Regresó el pan de piquito


En la Venezuela de la que nadie se acuerda, o por la edad no se conoce, las panaderías vendían el pan de “a locha” o pan de “piquito”.

Denominado de a locha por su precio de venta, al representar la locha un octavo de bolívar, es decir, 0,1275 bolívares (la mitad de un medio, que a su vez era Bs. 0,25).

Se llamaba también de piquito, porque era un bollo de pan con un pico a cada lado, producto de la presión que hacía el panadero al momento de hacerlo.

La inflación acabó con la practicidad del uso de la locha. Lo que llevó a que el Banco Central de Venezuela, como ente emisor de la moneda, no volviera a acuñarla.

Con la corrección monetaria del 2008, que lanzó el bolívar fuerte, de la locha ya nadie más volvió hablar, cuando ya nadie se recordaba del pan de piquito.

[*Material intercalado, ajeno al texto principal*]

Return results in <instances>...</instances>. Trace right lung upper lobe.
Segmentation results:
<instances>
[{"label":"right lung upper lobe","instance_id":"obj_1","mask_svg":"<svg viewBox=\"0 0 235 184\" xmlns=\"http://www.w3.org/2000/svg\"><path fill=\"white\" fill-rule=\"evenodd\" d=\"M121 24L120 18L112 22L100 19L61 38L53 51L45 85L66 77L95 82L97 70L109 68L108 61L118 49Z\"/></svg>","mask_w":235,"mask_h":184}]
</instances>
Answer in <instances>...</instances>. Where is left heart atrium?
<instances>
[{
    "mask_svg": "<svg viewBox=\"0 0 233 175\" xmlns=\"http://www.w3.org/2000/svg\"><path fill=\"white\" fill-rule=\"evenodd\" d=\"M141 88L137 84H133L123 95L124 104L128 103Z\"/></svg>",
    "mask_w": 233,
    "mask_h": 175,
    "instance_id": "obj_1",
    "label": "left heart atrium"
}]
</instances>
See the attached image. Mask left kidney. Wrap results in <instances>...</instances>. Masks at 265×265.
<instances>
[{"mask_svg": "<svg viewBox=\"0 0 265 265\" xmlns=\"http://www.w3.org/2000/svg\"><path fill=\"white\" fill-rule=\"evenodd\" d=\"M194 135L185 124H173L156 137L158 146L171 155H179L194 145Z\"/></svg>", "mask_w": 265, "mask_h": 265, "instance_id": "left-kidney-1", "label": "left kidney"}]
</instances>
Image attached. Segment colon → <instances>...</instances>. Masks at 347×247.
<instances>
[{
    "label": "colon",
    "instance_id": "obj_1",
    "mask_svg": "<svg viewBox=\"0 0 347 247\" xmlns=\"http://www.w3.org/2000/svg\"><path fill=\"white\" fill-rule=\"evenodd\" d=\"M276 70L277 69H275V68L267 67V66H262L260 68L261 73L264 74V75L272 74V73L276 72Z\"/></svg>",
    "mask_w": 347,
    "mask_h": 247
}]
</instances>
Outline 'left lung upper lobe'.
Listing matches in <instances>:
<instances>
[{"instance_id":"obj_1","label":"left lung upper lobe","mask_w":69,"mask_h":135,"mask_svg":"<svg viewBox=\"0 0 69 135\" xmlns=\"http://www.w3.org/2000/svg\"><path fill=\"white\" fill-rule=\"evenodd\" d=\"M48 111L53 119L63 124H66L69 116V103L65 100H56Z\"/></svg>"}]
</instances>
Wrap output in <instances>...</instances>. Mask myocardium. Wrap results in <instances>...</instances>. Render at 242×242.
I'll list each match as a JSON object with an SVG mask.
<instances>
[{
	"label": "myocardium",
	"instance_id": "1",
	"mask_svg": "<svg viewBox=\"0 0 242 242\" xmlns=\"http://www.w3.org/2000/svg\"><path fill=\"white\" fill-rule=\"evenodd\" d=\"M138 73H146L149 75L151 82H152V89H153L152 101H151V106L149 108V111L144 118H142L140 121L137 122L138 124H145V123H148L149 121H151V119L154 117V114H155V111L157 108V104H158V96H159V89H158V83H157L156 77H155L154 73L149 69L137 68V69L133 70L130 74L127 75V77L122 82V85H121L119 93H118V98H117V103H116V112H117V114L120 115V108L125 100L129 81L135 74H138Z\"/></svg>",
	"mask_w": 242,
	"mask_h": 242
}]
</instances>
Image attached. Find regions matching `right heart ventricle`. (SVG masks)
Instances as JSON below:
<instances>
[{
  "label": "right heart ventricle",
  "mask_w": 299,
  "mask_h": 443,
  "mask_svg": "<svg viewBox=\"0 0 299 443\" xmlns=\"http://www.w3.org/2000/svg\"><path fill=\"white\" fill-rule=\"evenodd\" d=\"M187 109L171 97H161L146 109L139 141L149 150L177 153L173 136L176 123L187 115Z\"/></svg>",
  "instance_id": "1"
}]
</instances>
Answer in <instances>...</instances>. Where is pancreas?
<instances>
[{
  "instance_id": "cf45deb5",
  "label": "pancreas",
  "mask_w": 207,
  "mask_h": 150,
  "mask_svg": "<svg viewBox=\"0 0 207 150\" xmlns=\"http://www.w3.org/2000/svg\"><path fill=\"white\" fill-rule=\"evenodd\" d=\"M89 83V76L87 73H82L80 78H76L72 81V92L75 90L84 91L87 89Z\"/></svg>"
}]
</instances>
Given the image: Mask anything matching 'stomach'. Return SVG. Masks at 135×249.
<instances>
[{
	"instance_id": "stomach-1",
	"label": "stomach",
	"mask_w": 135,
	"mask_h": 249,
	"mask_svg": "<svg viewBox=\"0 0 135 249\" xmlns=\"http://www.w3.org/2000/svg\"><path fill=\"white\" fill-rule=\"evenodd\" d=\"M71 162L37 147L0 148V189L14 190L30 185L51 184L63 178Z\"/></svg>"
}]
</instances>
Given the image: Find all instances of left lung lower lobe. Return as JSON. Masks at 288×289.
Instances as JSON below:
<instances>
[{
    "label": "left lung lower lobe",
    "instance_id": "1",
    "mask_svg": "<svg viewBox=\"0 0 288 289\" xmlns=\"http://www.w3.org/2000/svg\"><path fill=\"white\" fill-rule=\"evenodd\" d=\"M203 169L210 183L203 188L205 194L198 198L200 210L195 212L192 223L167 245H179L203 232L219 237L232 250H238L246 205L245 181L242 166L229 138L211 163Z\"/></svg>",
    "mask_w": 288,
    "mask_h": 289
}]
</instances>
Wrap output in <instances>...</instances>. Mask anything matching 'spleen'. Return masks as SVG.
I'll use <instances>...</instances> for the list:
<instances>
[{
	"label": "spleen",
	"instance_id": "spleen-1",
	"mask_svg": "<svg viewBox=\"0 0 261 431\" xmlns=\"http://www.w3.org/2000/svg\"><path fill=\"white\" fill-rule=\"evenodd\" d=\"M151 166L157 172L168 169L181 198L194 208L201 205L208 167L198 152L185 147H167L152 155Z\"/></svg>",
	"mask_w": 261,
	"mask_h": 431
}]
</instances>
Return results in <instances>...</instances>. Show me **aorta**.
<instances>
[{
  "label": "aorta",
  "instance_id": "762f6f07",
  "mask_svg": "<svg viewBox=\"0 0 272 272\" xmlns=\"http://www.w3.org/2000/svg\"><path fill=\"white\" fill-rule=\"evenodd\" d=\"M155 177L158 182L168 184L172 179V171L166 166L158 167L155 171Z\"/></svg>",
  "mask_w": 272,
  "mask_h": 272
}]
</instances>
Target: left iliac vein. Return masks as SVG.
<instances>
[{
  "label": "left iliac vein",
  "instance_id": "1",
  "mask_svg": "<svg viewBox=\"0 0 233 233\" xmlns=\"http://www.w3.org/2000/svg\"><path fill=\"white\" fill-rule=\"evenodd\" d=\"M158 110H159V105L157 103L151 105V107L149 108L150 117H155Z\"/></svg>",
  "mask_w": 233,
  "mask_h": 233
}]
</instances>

El consumidor venezolano nunca más volvió a ver el pan de piquito en las panaderías. La expresión “tráete una bolsa de pan”, en referencia a 8 panes de a locha, por valor un bolívar de pan, no se volvió a escuchar en las casas.

El recuerdo de este pan solo quedó en las expresiones de dos periodistas venezolanos: Nelson Luis Martínez, director del tabloide Últimas Noticias, y en el verbo de Oscar Yánez.

En ambos casos, en la frase “Se acabó el pan de piquito”. A Nelson Luis le gustaba para los titulares de Últimas Noticias; y a Oscar Yánez se le oía decir en sus micros radiales y televisivos de “Así Son las Cosas”.

El uso de la expresión, tenía que ver con una connotación apocalíptica, cuando se estimaba que las cosas se iban a poner peor.

Para esa Venezuela, era impensable que se acabara el pan de piquito. Las horneadas de pan se daba con regularidad, nunca faltaba y nadie hacía cola a las puertas de las panaderías.

Dentro de los horarios acostumbrados, si alguien llegaba y el pan se había agotado, era común oír del panadero la expresión “aguántate un poco que ya sale el pan del horno”.

Ese pan de piquito fue eliminado con el tiempo por la ola inflacionaria que ha afectado a los venezolanos desde los años 80. Los consumidores se acostumbraron a pedir panes más grandes, bajo las denominaciones de pan sobado, francés, gallego, etc.

En los últimos meses, la escasez de harina y la aceleración de la inflación hicieron el milagro de que resucitaran el pan de piquito.

La matemática panadera ha sido muy sencilla. Un pan sobado o francés, usualmente de unos 40 centímetros de largo, tendría un precio muy alto para el consumidor. Por lo que ahora se regresa al tamaño del pan de piquito, que es más pequeño; en longitudes que van de 17 a 25 centímetros.

El precio de venta, fiel reflejo de la inflación, es aterrador, al fluctuar de 100 a 190 bolívares la unidad; cuando hace unos meses por esos precios se podían comprar los panes más grandes.